Wilkenfeld Herendeen is involved in a host of cases in Washington courts, including a case where the firm represents a woman who prevailed in a discriminatory hostile work case against the French Embassy. Court documents filed last year in that case showed his billing rate at $460 an hour. The firm also represents a U.S. Interior Department whistleblower, Joel Clement, who is suing Trump administration leadership for records about the reassignment of personnel at the agency.

In the Lauer matter, the woman who made allegations against the NBC host detailed “egregious acts of sexual harassment and misconduct by Mr. Lauer,” Wilkenfeld said in a statement. “In fewer than than 35 hours, NBC investigated and removed Mr.
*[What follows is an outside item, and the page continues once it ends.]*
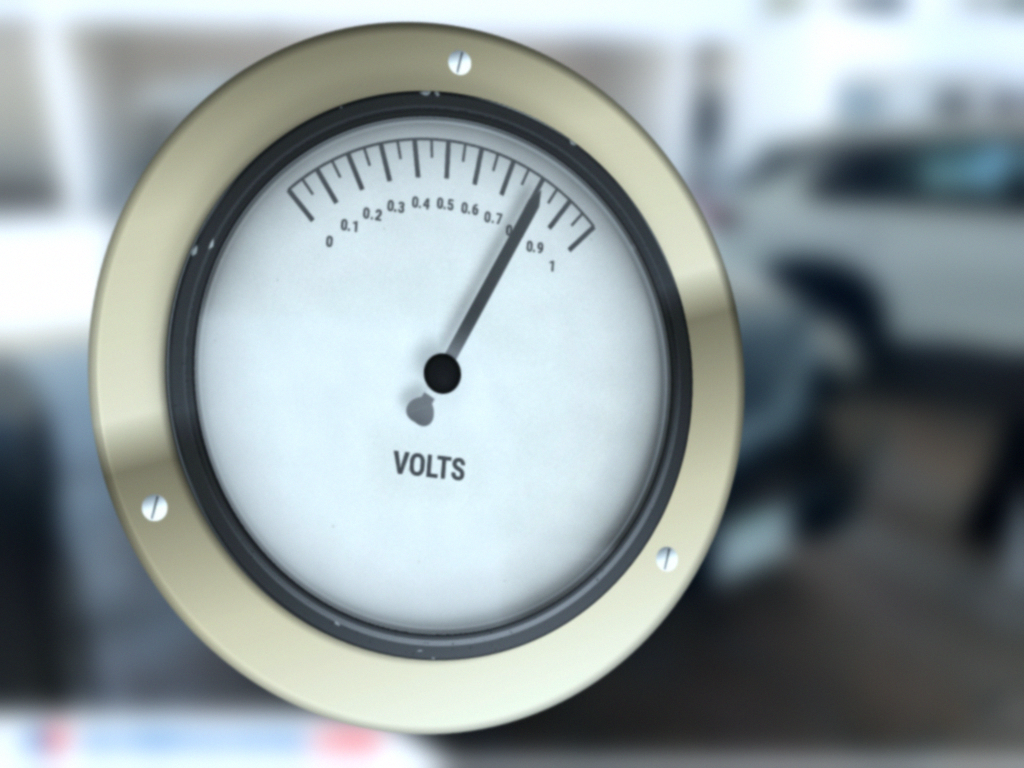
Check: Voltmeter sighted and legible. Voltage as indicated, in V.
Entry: 0.8 V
Lauer,” Wilkenfeld said in the statement. “Our impression at this point is that NBC acted quickly and responsibly, as all companies should when confronted with credible allegations about sexual misconduct in the workplace.”

Wilkenfeld’s statement continued, “While I am impressed by NBC’s response to date, I am awed by the courage my client showed to be the first to raise a complaint and to do so without making any demands other than asking the company do the right thing. This is how the system should work.”
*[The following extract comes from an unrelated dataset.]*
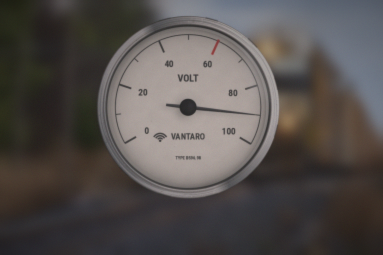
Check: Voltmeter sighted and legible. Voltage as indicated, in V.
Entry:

Lauer could not be reached for comment. The Wall Street Journal reported that a spokesman for Lauer declined to comment.

An NBC executive said in a statement Wednesday: “Our highest priority is to create a workplace environment where everyone feels safe and protected, and to ensure that any actions that run counter to our core values are met with consequences, no matter who the offender.”
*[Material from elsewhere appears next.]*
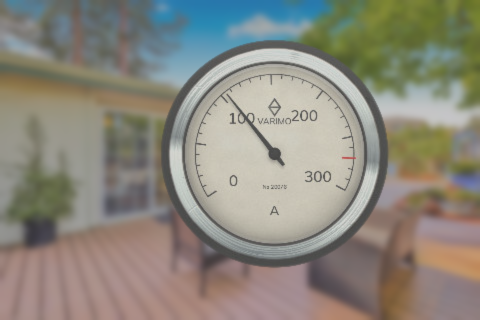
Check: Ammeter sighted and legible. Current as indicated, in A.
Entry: 105 A
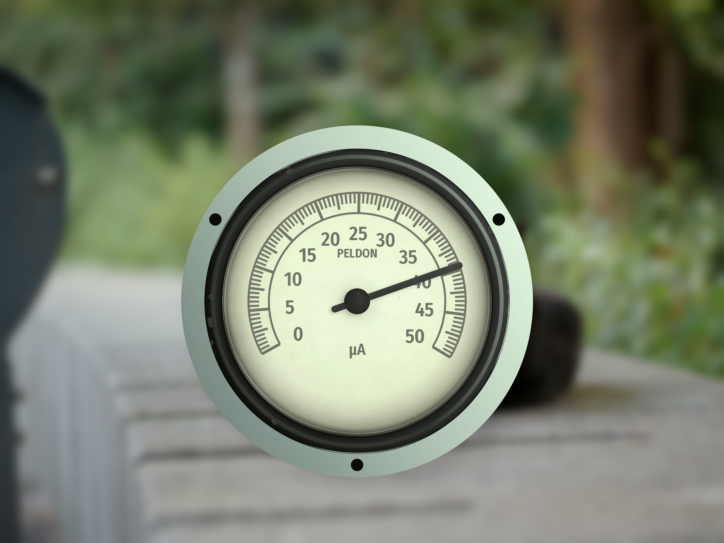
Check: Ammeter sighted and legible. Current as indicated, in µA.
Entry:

During Wilkenfeld’s career in Washington he has represented—as he puts it in his biography on his firm’s website—“professionals such as high-level executives, investment bankers, hair salon stylists, fencing and dance instructors, commission-based sales professionals, human resources professionals, university professors, and a wide range of federal employees, including everything from Custom Border Protection officers to food and safety inspectors.”

In another case in 2011, Wilkenfeld sued Gallaudet University in an alleged sexual harassment case, which settled. He was also on the team that represented Susan Lerner, the psychologist who examined John Hinckley Jr., the man who shot then-President Ronald Reagan.

In 2006, Wilkenfeld received a presidential citation from the American Psychological Association for his work fighting “unjust discrimination, sexual harassment and psychological intimidation.”

Before co-founding his firm, Wilkenfeld served as senior counsel to the Law Office of Gary M. Gilbert & Associates and was a founding partner of Katz, Marshall & Banks.

This year, the firm has seen of an uptick in reports of harassment allegations, said Katherine Atkinson, partner at Wilkenfeld, Herendeen & Atkinson.

“We’ve done this work for a very long time,” Atkinson said Wednesday. “These stories were not in any way surprising to us. These are the calls we get on a near daily basis.”

Rosalind Herendeen, also a partner, said “receptiveness from the outside” has been the biggest change in recent months, although she and Atkinson acknowledged that battles still persist with companies themselves.

“We’d love to see coverage of sexual harassment that occurs beyond famous people,” Atkinson said.